Colombian ministries—including Environment and Sustainable Development; Energy and Mining; Industry, Commerce and Tourism; and Agriculture and Rural Developmentreceived CAEP support to cooperate with the private sector on voluntary agreements. Based on Chile’s experience, Colombia is developing a framework for private sector engagement, with CAEP support from WRI, WWF, FAO, NREL, GIZ, and the European Commission. This framework will analyze the motivation of private sector stakeholders to engage in climate action and design incentives to foster voluntary agreements that support the implementation of climate actions and contribute to more ambitious NDC targets 


Private sector engagement in climate action can also yield significant benefits in terms of social inclusion across the region. Small and medium-sized enterprises (SMEs) comprise 99.5 percent of firms in LAC (with almost 9 out of 10 classified as micro-enterprises), generating 60 percent of formal productive employment. By integrating different stakeholders, including small and large private sector companies, NDC Partnership members are paving the way for enhanced country-ownership in line with the whole-of-society approach to NDC update and implementation. For example, Peru launched Nono, the Carbon Footprint Bear, a campaign to promote public and private GHG emission reduction efforts. After the campaign, the number of private sector businesses registered in the initiative increased by 57 percent and those reporting carbon footprints rose to 54 percent. 

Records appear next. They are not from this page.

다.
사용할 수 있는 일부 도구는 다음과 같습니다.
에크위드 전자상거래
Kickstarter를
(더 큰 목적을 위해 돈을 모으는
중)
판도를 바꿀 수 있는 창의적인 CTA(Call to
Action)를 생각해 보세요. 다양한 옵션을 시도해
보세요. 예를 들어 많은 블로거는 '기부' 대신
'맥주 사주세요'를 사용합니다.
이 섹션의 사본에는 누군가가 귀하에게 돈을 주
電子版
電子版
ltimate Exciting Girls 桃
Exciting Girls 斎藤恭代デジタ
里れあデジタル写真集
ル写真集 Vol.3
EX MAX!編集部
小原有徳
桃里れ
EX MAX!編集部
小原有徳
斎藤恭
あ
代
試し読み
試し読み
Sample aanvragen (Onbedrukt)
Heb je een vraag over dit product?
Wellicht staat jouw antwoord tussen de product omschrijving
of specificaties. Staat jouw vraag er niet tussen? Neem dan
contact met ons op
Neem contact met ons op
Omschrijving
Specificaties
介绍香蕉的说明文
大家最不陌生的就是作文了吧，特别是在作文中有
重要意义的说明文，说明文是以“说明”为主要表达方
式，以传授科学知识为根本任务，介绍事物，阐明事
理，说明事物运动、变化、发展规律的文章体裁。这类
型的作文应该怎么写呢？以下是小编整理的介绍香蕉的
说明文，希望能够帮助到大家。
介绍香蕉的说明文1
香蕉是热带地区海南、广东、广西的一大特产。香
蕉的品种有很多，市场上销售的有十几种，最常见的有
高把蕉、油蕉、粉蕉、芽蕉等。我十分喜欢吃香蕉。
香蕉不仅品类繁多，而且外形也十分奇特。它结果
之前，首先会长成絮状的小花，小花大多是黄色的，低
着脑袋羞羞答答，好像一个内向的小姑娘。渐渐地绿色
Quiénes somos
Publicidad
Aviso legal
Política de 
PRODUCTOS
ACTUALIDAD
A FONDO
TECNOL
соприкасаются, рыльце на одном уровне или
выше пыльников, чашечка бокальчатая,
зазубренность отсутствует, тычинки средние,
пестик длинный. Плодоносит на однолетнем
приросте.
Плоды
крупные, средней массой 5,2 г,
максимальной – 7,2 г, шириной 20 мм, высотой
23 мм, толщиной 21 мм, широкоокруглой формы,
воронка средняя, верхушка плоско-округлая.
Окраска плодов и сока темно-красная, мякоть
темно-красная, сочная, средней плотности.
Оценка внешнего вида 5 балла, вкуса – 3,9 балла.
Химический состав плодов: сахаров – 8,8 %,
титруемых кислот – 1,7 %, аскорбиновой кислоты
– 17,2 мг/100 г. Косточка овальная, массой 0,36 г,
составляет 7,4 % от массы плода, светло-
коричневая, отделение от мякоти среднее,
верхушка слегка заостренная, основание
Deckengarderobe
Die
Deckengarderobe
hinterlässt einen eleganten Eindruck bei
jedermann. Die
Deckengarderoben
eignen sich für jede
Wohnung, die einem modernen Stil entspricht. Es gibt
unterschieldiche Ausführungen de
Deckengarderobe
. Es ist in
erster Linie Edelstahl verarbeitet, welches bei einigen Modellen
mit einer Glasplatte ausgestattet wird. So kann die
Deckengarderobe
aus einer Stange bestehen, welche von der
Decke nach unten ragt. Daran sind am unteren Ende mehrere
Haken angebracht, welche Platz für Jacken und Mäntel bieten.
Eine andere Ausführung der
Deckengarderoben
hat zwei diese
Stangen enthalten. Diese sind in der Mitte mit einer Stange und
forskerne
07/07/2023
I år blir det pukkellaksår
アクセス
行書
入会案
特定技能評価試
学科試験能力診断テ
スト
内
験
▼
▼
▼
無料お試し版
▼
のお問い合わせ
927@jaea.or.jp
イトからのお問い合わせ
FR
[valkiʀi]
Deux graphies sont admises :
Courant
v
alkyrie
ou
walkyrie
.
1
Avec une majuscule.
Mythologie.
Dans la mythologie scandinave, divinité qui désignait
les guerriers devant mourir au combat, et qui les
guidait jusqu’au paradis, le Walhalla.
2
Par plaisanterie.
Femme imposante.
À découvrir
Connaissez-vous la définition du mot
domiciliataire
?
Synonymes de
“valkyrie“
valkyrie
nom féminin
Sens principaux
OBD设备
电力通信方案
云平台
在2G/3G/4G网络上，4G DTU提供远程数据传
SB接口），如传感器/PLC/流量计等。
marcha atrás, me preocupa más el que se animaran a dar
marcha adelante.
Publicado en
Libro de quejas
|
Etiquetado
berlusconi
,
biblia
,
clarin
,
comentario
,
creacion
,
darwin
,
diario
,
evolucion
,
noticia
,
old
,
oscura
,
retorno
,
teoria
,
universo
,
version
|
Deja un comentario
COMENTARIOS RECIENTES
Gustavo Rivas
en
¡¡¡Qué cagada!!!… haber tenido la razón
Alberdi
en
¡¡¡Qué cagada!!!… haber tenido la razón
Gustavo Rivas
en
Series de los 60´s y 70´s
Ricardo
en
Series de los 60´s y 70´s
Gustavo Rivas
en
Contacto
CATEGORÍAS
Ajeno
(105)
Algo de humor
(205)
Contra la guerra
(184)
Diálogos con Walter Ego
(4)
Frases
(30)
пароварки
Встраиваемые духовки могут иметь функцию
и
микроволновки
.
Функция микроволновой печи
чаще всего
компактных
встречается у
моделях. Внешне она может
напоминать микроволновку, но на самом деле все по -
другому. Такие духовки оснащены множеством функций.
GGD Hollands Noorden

In the Dominican Republic, CAEP support focuses on developing public-private partnerships for the achievement of NDC goals. To this end, the World Bank is providing technical assistance to engage key private sector stakeholders like ECORED, a leading business association that promotes social responsibility and sustainable development practices. By providing a coordination platform for government officials and business representatives, ECORED helps Dominican firms exchange views on policy commitments, regulations, data, and effective practices, among others.  


Private sector engagements can also take place beyond coordination platforms. Through CAEP, UN Environment is exploring the role that gas stations can play in the future of electric mobility in Honduras. To this end, a prefeasibility study and an NDC roadmap will be developed in consultation with business representatives and other relevant stakeholders. With a view to transforming current gas stations into low to zero-carbon energy service centers, UN Environment will take into consideration the concept of just transition in promoting electric mobility.  


Swift and timely action is imperative to implement NDCs worldwide. In LAC, economic losses caused by climate change are estimated to reach between 1.4 and 4.3 percent of annual GDP by the end of the century. NDCs can create a policy context to steer private climate investment and transformative action. In light of the COVID-19 pandemic, private firms’ adaptative nature can help governments craft more inclusive and sustainable recovery plansa clear untapped potential. By integrating this stakeholder group and promoting new climate-resilient products, services, and business models, LAC countries can safeguard their own futures while diversifying policy intervention portfolios and transforming entire economic systems.